Dimitri’s grip tenses in mine, the mere implication of mages making his blood boil.

“Maybe it was then,” Kalli says, a calculating note to her tone. I can hear her pacing in the cell beside me. “How did she say it?”

“What do you mean?” I ask, straightening.

“I mean, how did she speak that word? Was it said with a high pitch or low? Was it spoken from her throat or through her nose? Which part of the word was enunciated? I don’t know much about magic, but spells are precise. The inflection, the tone, the enunciation—everything has to be recited perfectly. Do you remember how she said it?”

I take myself back to that day. My mother’s death. The fear and pain she must’ve been in. She likely knew she was leaving her family behind, knew it would be the last time she saw one of her daughters and that she wouldn’t get to say goodbye to the other.

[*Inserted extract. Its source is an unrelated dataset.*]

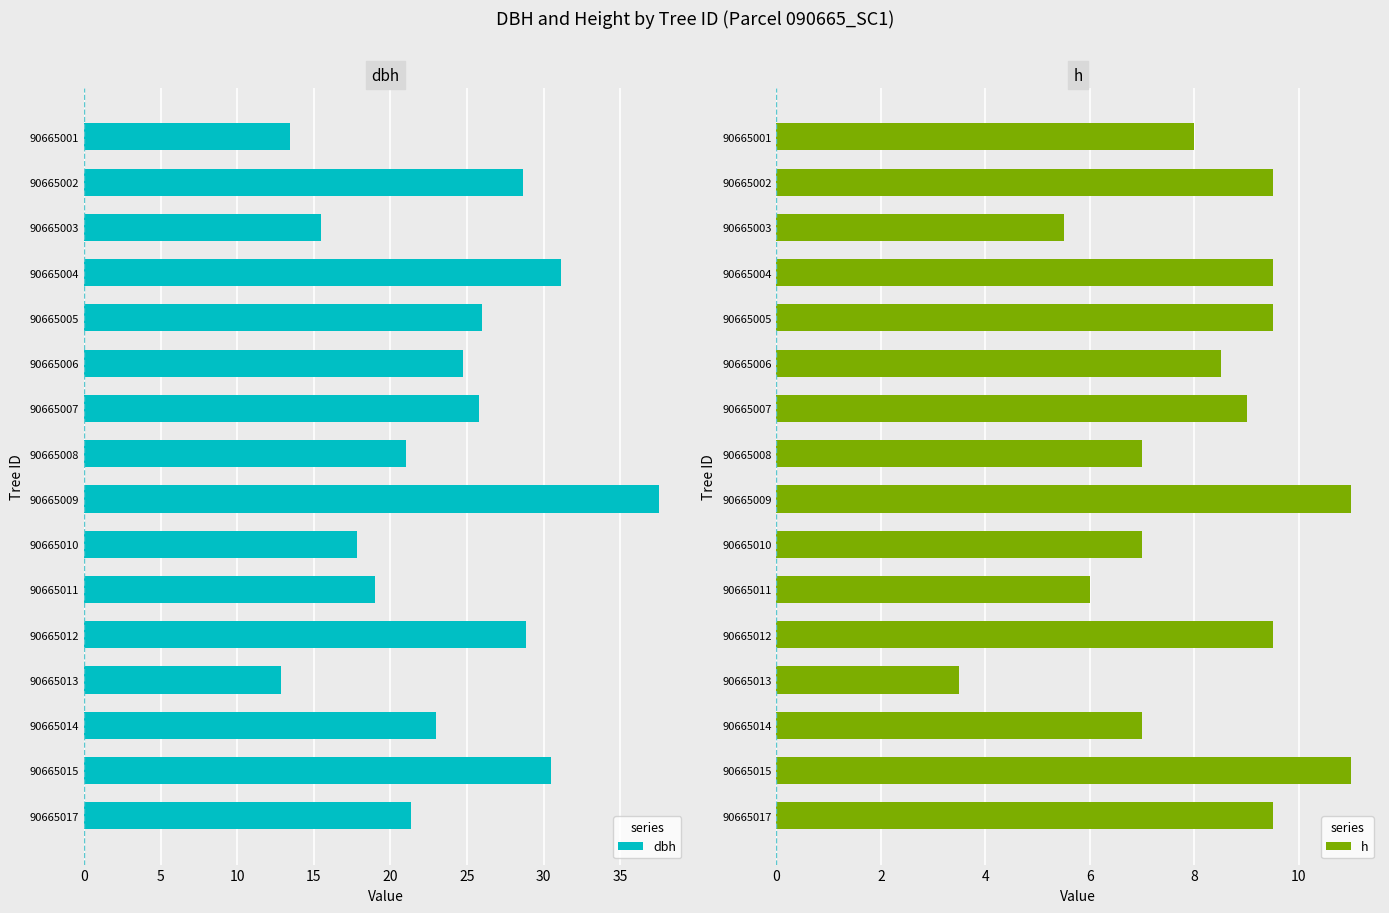

Which category has the highest value in the dbh series?

90665009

Only once my heart has thoroughly shattered do I utter the word, “Imryll.”

A gust of wind blows the door into the dungeon open and a raven glides in on the breeze. It lands on the floor in front of my cell, Dimitri scooting as far away as he can and shrieking the word magic over and over again. But I just stare at the bird. I know it’s the same one I’ve seen all along, and I get the feeling that my mother summoned it just to watch over me.